Cecil Tate

Personal information
- Full name: Cecil Frederick Tate
- Born: 1 May 1908 Gillingham, Kent, England
- Died: 7 August 1997 (aged 89) Burton-upon-Trent, England
- Batting: Right-handed
- Bowling: Left-arm slow
- Relations: Fred Tate (father); Maurice Tate (brother);

Domestic team information
- 1928: Derbyshire
- 1931–1933: Warwickshire
- FC debut: 2 June 1928 Derbyshire v Essex
- Last FC: 2 August 1933 Warwickshire v Worcestershire

Career statistics
| Competition | First-class |
| Matches | 11 |
| Runs scored | 82 |
| Batting average | 9.11 |
| 100s/50s | 0/0 |
| Top score | 21 |
| Balls bowled | 1,008 |
| Wickets | 8 |
| Bowling average | 51.12 |
| 5 wickets in innings | 0 |
| 10 wickets in match | 0 |
| Best bowling | 3/65 |
| Catches/stumpings | 5/– |
- Source: CricketArchive, February 2012

= Cecil Tate =

English cricketer

Cecil Frederick Tate (1 May 1908 - 7 August 1997) was an English cricketer who played for Derbyshire in 1928 and for Warwickshire from 1931 to 1933.

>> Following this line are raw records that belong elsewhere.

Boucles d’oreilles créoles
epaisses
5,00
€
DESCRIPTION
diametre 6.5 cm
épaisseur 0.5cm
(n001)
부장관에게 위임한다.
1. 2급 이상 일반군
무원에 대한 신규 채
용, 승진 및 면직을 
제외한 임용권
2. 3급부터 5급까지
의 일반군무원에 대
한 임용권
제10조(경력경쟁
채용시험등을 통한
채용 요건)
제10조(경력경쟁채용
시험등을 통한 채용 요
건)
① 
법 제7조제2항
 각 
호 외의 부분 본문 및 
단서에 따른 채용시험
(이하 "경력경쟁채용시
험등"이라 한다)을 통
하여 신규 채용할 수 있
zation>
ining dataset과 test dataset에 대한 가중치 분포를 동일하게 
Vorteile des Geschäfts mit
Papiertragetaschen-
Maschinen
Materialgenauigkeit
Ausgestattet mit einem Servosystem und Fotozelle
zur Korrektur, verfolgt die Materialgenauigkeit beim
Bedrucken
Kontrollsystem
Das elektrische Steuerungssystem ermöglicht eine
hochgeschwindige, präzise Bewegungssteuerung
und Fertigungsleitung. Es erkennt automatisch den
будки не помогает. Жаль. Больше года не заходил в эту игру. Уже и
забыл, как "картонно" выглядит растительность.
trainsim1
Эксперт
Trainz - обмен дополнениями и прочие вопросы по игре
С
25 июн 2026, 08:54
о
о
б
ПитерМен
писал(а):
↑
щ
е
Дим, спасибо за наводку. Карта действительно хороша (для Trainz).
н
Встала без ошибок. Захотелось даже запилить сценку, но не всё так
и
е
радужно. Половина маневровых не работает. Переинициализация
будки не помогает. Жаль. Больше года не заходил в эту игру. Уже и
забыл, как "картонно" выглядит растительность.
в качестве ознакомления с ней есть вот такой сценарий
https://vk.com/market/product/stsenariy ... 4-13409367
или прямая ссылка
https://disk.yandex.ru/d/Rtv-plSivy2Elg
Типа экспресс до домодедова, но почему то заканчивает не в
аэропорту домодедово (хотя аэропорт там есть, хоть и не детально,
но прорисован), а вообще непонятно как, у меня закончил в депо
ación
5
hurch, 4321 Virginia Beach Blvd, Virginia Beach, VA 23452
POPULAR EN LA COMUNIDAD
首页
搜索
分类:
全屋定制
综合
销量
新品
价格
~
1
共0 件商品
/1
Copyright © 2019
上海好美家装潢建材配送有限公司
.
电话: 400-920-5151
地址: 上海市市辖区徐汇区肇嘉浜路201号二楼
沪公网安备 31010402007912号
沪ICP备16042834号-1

Tate was born at Gillingham, Kent, the son of Fred Tate who represented England in one Test in 1902. His father became coach for Derbyshire and Tate played for Derbyshire in the 1928 season. His debut match was against Essex, when he made his top score of 21 in a drawn match. He played in another draw and two wins so he only played one innings in each match totalling 48 runs in the season. He took two wickets.

Tate did not play first-class cricket again until 1931, when he joined Warwickshire. He played 6 first-class matches in the season, and then played a last match in 1933. He batted at the tail end for Warwickshire and made fewer runs in 8 innings than he did in four for Derbyshire. However his bowling rating was higher. He also played for the second XI in those two years.

Tate was a right-handed batsman and played 12 innings in 11 first-class matches with an average of 9.11 and a top score of 21. He was a left-arm slow bowler and took 8 first-class wickets at an average of 51.12 and a best performance of 3 for 65.

Tate died at Burton upon Trent at the age of 89. His brother, Maurice Tate had an eleven-year Test career, along with 25 years of service at Sussex.